Water chemistry?

seecrabrun

Active Member
I've been working on turning my nano into a reef tank. Started back in January. The tank itself is 8 months old, so was 6 months when I decided to make the change.

I switched to Reef Crystals and researched test kits. Eventually I picked the Red Sea kits for calcium, alkalinity, and magnesium. I tested my water for the first time, and then probably a dozen more times the same day.

My values were high. Magnesium was 1600, Alkalinity was 11.5, Calcium was 565.(pH was 8.1, salinity 1.025) Of course I had nothing in the tank to make use of these.
Finally I tested the actual salt mix and it was even higher than these. Magnesium was 1660, Alkalinity was 14, and Calcium was 625.

After chatting with a few people, it was determined I must have had a bad batch of salt. So I ordered more. It came, I tested it. It was much closer to what the charts online said it should be for that brand. I didn't right it down, but I can test it again if it is important. The batch I had that we determined was bad was also VERY dusty, like make you sneeze- you can't escape- dusty. This batch is not like that. I can test it again if it is important though.

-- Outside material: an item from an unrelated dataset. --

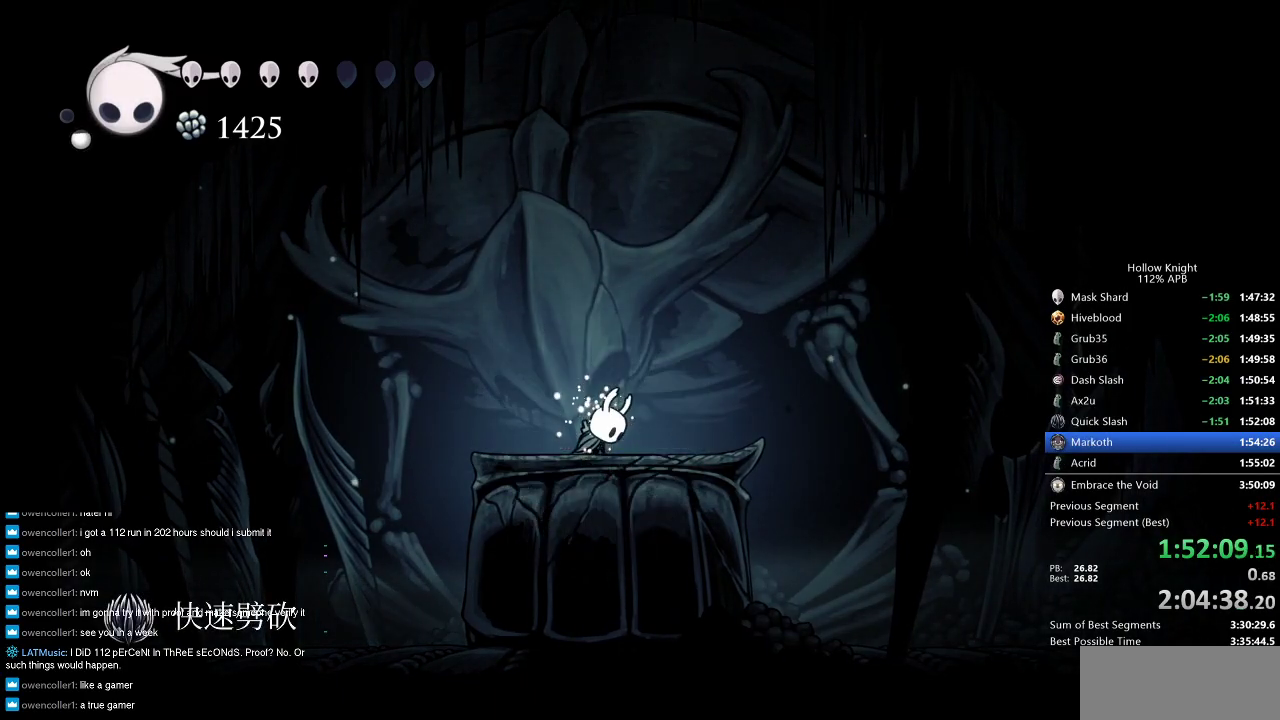
{"keys": [], "events": []}
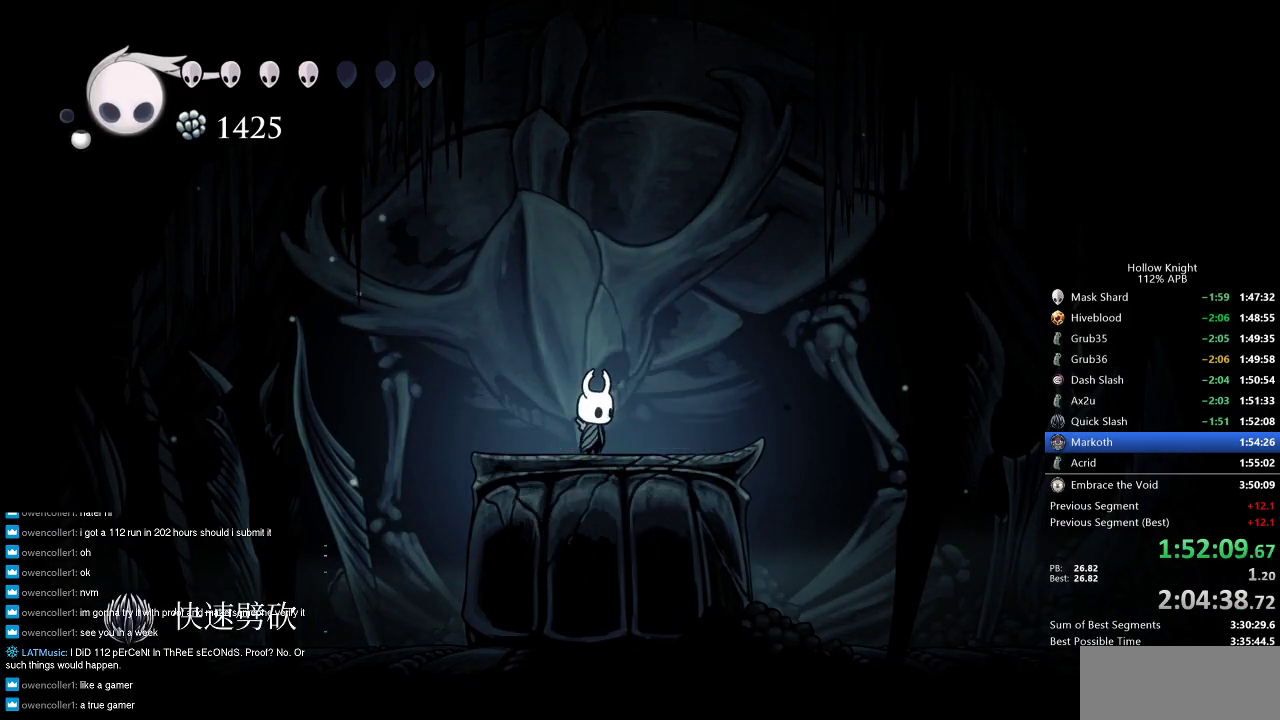
{"keys": ["heal"], "events": [[150, "heal", "down"]]}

So that was 2-3 weeks ago or so. I've been using the new salt batch and tests have been good. Except my alkalinity. At first I thought it was because I started running some phosguard to try and combat the phosphate I was testing positive for. So I stopped using that. It's been over a week and my alkalinity is still now.

Today's tests, right before a 10% water change were as follows:

Salinity 1.025
pH 8.2
Ammonia and Nitrites 0
Nitrates 2
Phosphates .05
Magnesium 1400
Alkalinity 8
Calcium 440

I have 1 small 3 head duncan and 1 small acan, plus a coco worm. I've heard I need to stay on top of my alkalinity for the worm, which is why I'm so worried.

Could the worm be using so much of the nutrients? I do a weekly water change of 10% but I wouldn't think such a little thing could do it. It has been building its tube though, a lot faster than I expected to see it do so. I've had it 3 weeks today and 2 weeks today was the first sign of low alkalinity, but as I said I was also using the phosguard.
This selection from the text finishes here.